Exercise objective: Rewrite the records below, changing each "common name" to "vernacular name" and leaving everything else unchanged.

════════════════

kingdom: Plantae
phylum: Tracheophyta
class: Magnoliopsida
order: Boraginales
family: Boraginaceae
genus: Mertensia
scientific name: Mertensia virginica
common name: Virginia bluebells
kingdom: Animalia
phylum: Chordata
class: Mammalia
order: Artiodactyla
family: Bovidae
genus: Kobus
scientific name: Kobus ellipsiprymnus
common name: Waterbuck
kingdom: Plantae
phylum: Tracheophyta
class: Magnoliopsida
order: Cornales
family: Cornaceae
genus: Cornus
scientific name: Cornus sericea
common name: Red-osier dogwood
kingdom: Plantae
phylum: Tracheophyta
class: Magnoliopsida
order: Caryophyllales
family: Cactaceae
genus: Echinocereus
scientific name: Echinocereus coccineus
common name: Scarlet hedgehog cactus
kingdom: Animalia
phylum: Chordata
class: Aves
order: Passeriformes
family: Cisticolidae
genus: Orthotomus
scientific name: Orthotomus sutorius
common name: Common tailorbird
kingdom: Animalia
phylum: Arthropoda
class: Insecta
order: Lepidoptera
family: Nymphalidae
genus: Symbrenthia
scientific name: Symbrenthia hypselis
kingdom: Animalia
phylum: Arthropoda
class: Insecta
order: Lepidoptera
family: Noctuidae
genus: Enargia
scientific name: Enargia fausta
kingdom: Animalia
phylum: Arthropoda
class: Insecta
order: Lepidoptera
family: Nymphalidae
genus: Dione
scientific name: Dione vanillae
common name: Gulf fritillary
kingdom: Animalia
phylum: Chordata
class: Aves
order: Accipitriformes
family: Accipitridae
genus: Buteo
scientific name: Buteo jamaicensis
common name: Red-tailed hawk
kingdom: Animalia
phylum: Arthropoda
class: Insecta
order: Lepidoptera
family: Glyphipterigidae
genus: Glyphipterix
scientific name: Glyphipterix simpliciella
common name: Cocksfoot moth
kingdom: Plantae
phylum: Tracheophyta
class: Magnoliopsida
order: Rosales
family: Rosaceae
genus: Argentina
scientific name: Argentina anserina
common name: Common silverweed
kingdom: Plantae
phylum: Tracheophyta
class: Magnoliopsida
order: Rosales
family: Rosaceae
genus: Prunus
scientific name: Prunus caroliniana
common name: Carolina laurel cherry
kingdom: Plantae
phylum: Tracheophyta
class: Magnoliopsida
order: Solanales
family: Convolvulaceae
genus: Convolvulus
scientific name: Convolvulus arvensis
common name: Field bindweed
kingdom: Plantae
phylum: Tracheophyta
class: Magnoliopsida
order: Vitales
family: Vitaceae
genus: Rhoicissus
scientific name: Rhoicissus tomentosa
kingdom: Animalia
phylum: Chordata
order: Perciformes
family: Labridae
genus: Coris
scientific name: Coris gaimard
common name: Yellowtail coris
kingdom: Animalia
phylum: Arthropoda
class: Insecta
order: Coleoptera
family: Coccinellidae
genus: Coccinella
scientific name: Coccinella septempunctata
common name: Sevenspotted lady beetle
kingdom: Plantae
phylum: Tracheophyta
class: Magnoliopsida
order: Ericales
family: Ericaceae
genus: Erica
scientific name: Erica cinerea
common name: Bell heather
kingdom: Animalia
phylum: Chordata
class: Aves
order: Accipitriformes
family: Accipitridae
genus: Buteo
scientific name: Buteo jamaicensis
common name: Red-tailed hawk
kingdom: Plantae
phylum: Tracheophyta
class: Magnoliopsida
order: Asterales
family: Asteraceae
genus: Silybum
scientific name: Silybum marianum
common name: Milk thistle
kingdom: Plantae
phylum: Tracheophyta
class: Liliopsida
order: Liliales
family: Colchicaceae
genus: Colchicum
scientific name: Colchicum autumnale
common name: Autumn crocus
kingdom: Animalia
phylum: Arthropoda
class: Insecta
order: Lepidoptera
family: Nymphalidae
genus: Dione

════════════════

Result of this exercise:
kingdom: Plantae
phylum: Tracheophyta
class: Magnoliopsida
order: Boraginales
family: Boraginaceae
genus: Mertensia
scientific name: Mertensia virginica
vernacular name: Virginia bluebells
kingdom: Animalia
phylum: Chordata
class: Mammalia
order: Artiodactyla
family: Bovidae
genus: Kobus
scientific name: Kobus ellipsiprymnus
vernacular name: Waterbuck
kingdom: Plantae
phylum: Tracheophyta
class: Magnoliopsida
order: Cornales
family: Cornaceae
genus: Cornus
scientific name: Cornus sericea
vernacular name: Red-osier dogwood
kingdom: Plantae
phylum: Tracheophyta
class: Magnoliopsida
order: Caryophyllales
family: Cactaceae
genus: Echinocereus
scientific name: Echinocereus coccineus
vernacular name: Scarlet hedgehog cactus
kingdom: Animalia
phylum: Chordata
class: Aves
order: Passeriformes
family: Cisticolidae
genus: Orthotomus
scientific name: Orthotomus sutorius
vernacular name: Common tailorbird
kingdom: Animalia
phylum: Arthropoda
class: Insecta
order: Lepidoptera
family: Nymphalidae
genus: Symbrenthia
scientific name: Symbrenthia hypselis
kingdom: Animalia
phylum: Arthropoda
class: Insecta
order: Lepidoptera
family: Noctuidae
genus: Enargia
scientific name: Enargia fausta
kingdom: Animalia
phylum: Arthropoda
class: Insecta
order: Lepidoptera
family: Nymphalidae
genus: Dione
scientific name: Dione vanillae
vernacular name: Gulf fritillary
kingdom: Animalia
phylum: Chordata
class: Aves
order: Accipitriformes
family: Accipitridae
genus: Buteo
scientific name: Buteo jamaicensis
vernacular name: Red-tailed hawk
kingdom: Animalia
phylum: Arthropoda
class: Insecta
order: Lepidoptera
family: Glyphipterigidae
genus: Glyphipterix
scientific name: Glyphipterix simpliciella
vernacular name: Cocksfoot moth
kingdom: Plantae
phylum: Tracheophyta
class: Magnoliopsida
order: Rosales
family: Rosaceae
genus: Argentina
scientific name: Argentina anserina
vernacular name: Common silverweed
kingdom: Plantae
phylum: Tracheophyta
class: Magnoliopsida
order: Rosales
family: Rosaceae
genus: Prunus
scientific name: Prunus caroliniana
vernacular name: Carolina laurel cherry
kingdom: Plantae
phylum: Tracheophyta
class: Magnoliopsida
order: Solanales
family: Convolvulaceae
genus: Convolvulus
scientific name: Convolvulus arvensis
vernacular name: Field bindweed
kingdom: Plantae
phylum: Tracheophyta
class: Magnoliopsida
order: Vitales
family: Vitaceae
genus: Rhoicissus
scientific name: Rhoicissus tomentosa
kingdom: Animalia
phylum: Chordata
order: Perciformes
family: Labridae
genus: Coris
scientific name: Coris gaimard
vernacular name: Yellowtail coris
kingdom: Animalia
phylum: Arthropoda
class: Insecta
order: Coleoptera
family: Coccinellidae
genus: Coccinella
scientific name: Coccinella septempunctata
vernacular name: Sevenspotted lady beetle
kingdom: Plantae
phylum: Tracheophyta
class: Magnoliopsida
order: Ericales
family: Ericaceae
genus: Erica
scientific name: Erica cinerea
vernacular name: Bell heather
kingdom: Animalia
phylum: Chordata
class: Aves
order: Accipitriformes
family: Accipitridae
genus: Buteo
scientific name: Buteo jamaicensis
vernacular name: Red-tailed hawk
kingdom: Plantae
phylum: Tracheophyta
class: Magnoliopsida
order: Asterales
family: Asteraceae
genus: Silybum
scientific name: Silybum marianum
vernacular name: Milk thistle
kingdom: Plantae
phylum: Tracheophyta
class: Liliopsida
order: Liliales
family: Colchicaceae
genus: Colchicum
scientific name: Colchicum autumnale
vernacular name: Autumn crocus
kingdom: Animalia
phylum: Arthropoda
class: Insecta
order: Lepidoptera
family: Nymphalidae
genus: Dione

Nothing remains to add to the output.